Continue the forum thread on brand loyalty and the psychology behind it from the point where it stops.

■ **Passage**:
>> START

What can I say? Are people just easy to manipulate? Maybe they don't come at it with a purely rational check-it-and-see approach. They probably never read the ingredients anyway... even if they did they might still buy the Tylenol. The data is there, they just don't think that way. No data would ever convince a loyal Tylenol fan to buy the generic brand. They've been using it for years and they are content to pay extra for it. Ask them to explain why and they may struggle or even get annoyed that you asked. It feels too personal for some people to explain a rationale... especially if there isn't one. I'm not certain why that is but psychologists have come up with some interesting explanations.

If you ask a scientist to explain their rationale.. they'll usually say.. "good question" and then attempt to explain it. They usually separate their ego from their theories... if they don't, they are not very good scientists IMO. If you are a good scientist and your theory is proven to be wrong or inadequate by observations and data.. no big deal..you embrace that knowledge and try to come up with a better one that fits the data more closely. The good scientist comes out of that experience feeling that it was beneficial and they've learned something. The Tylenol buyer would probably still keep buying Tylenol. Psychological schemata are very resistant to change... they emphasize the data that support the underlying belief and discount or ignore any conflicting data. Sometimes with venom and ad-hominem attacks. That's not the scientific method... it's psychological schema-protection. Freud called it ego (more or less).

There is another related psychological phenomenon called "Cognitive Dissonance". When confronted with data that contradict your world-view it can and usually does feel unsettling and like you are being attacked. Common responses are "That can't be true" or "That's just nonsense". Sometimes there is a sense of overwhelming shock or panic. Many people (not all) retreat back to the familiar and buy more Tylenol. It's often easier than changing world-view. Most people are familiar with the cycle of denial-bargaining-anger-acceptance. The order is not fixed and there are often several trips round the roller-coaster before coming out of the other end. Those belief systems are very resilient. Sometimes dangerously so.

One company that has been very successful using marketing in this way is Apple. Somewhat ironically, another one is Samsung another is Microsoft. Some people switch.. but many never will. What kind of laptop or tablet or phone do you have. When was the last time you switched? You probably can relate to that example even if the previous explanations sounded like psycho-babble. The most flexible phone-buyer is usually the one buying their first phone. Unless you have a particularly bad experience with that brand it's common to stay with the familiar. $0.02

Mental Schema here: https://en.wikipedia.org/wiki/Schema_(psychology)
Cognitive Dissonance here: https://en.wikipedia.org/wiki/Cognitive_dissonance


----------



## 10953

orangputeh said:


> The Japanese Mafia may be involved.


china mafia!! Yamaha Snowblower Fan Club - Where are they made?

>> END

■ **Data extract**:
>> START

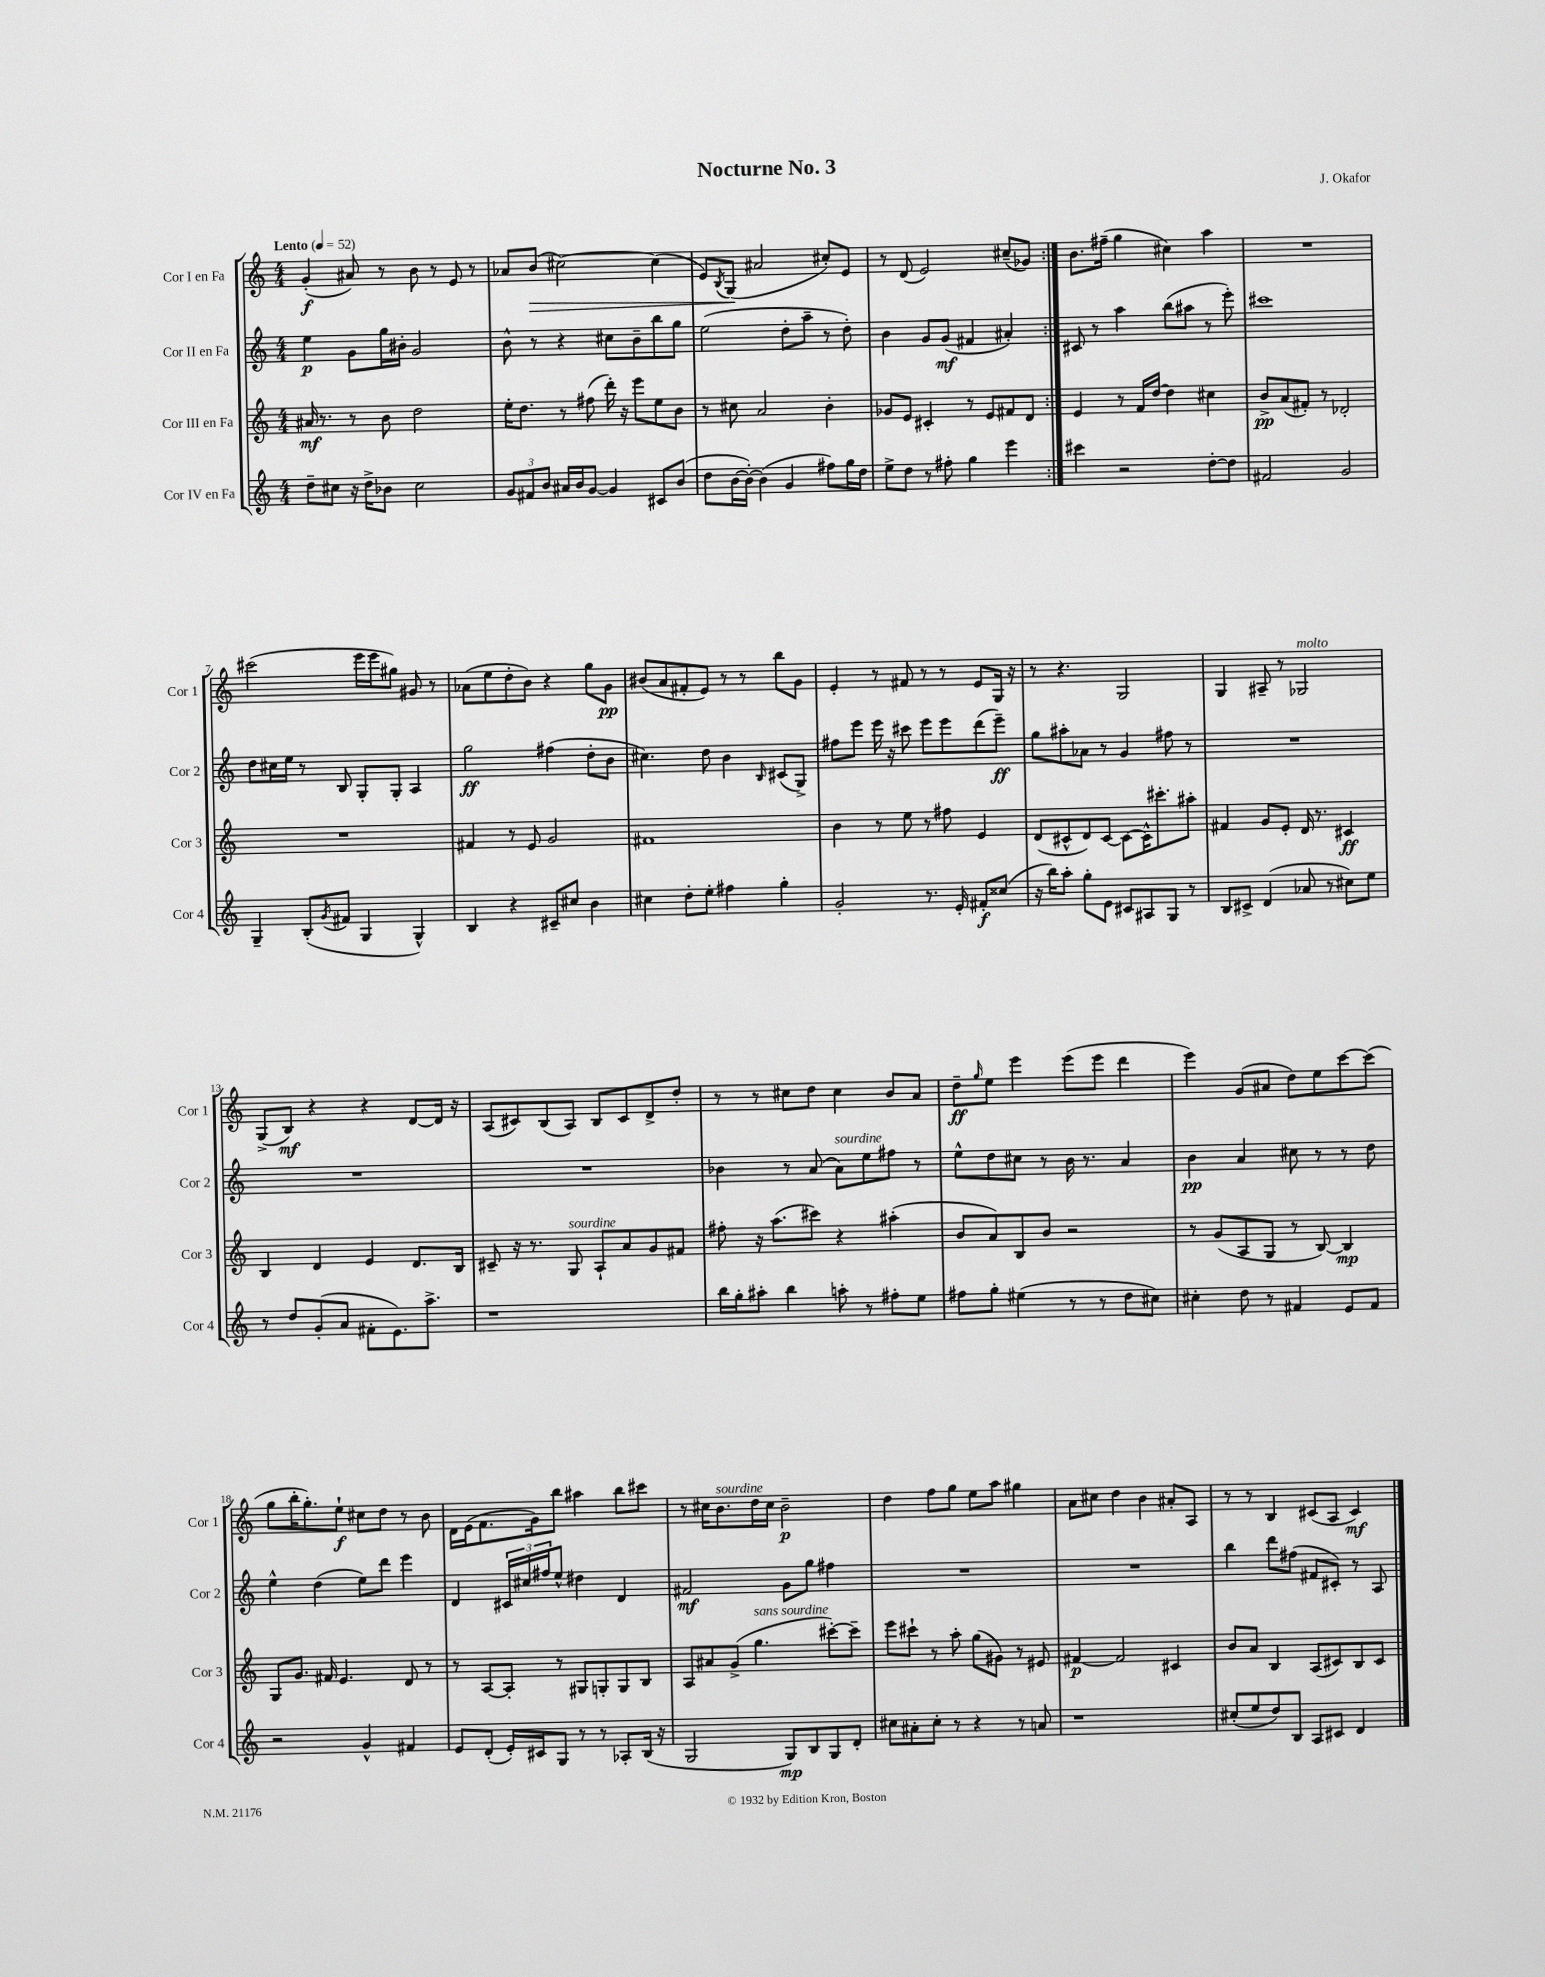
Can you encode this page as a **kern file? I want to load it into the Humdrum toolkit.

>> END

■ **Reply to the exercise**:
Yamaha Snowblower Fan Club

sell in the usa? doubtful with their CA prices for something made in china https://www.yamaha-motor.ca/products/list.php?group=SB&catId=92


----------



## Freezn

As loyal Honda consumer (and a heavy user at that) I can tell you my decision making process for Honda products is deeply routed in credibility, reliability, and authenticity. The Honda vehicles I've owned over the years have been trouble free with only basic maintenance. Same thing with my Honda mower (HRB217HXA) that I purchased in 2003. As the neighbors buy new Craftsman mowers every 5-6 years due to rusted engine decks or engine problems, my Honda just keeps doing it's thing. I know others might disagree, but in my opinion, Honda engineering is in a class of it's own.


----------



## unknown1

Freezn said:


> As loyal Honda consumer (and a heavy user at that) I can tell you my decision making process for Honda products is deeply routed in credibility, reliability, and authenticity. The Honda vehicles I've owned over the years have been trouble free with only basic maintenance. Same thing with my Honda mower (HRB217HXA) that I purchased in 2003. As the neighbors buy new Craftsman mowers every 5-6 years due to rusted engine decks or engine problems, my Honda just keeps doing it's thing. I know others might disagree, but in my opinion, Honda engineering is in a class of it's own.


Thanks for saying that

That sounds like the point I was making... I like the cars so I'm sure I'll like the snowblowers. Is that a fair translation?
Not a feature by feature comparison... simply a loyalty
If that's a fair translation then that spreadsheet is only useful for you to compare between various Honda models
It's still useful...but you only care about the Honda rows.. yes?

Also.. do any of your neighbors have an Ariens that throws further, more tons of snow per hour for less cost?
Would that data even begin to be interesting? Just how powerful is that loyalty?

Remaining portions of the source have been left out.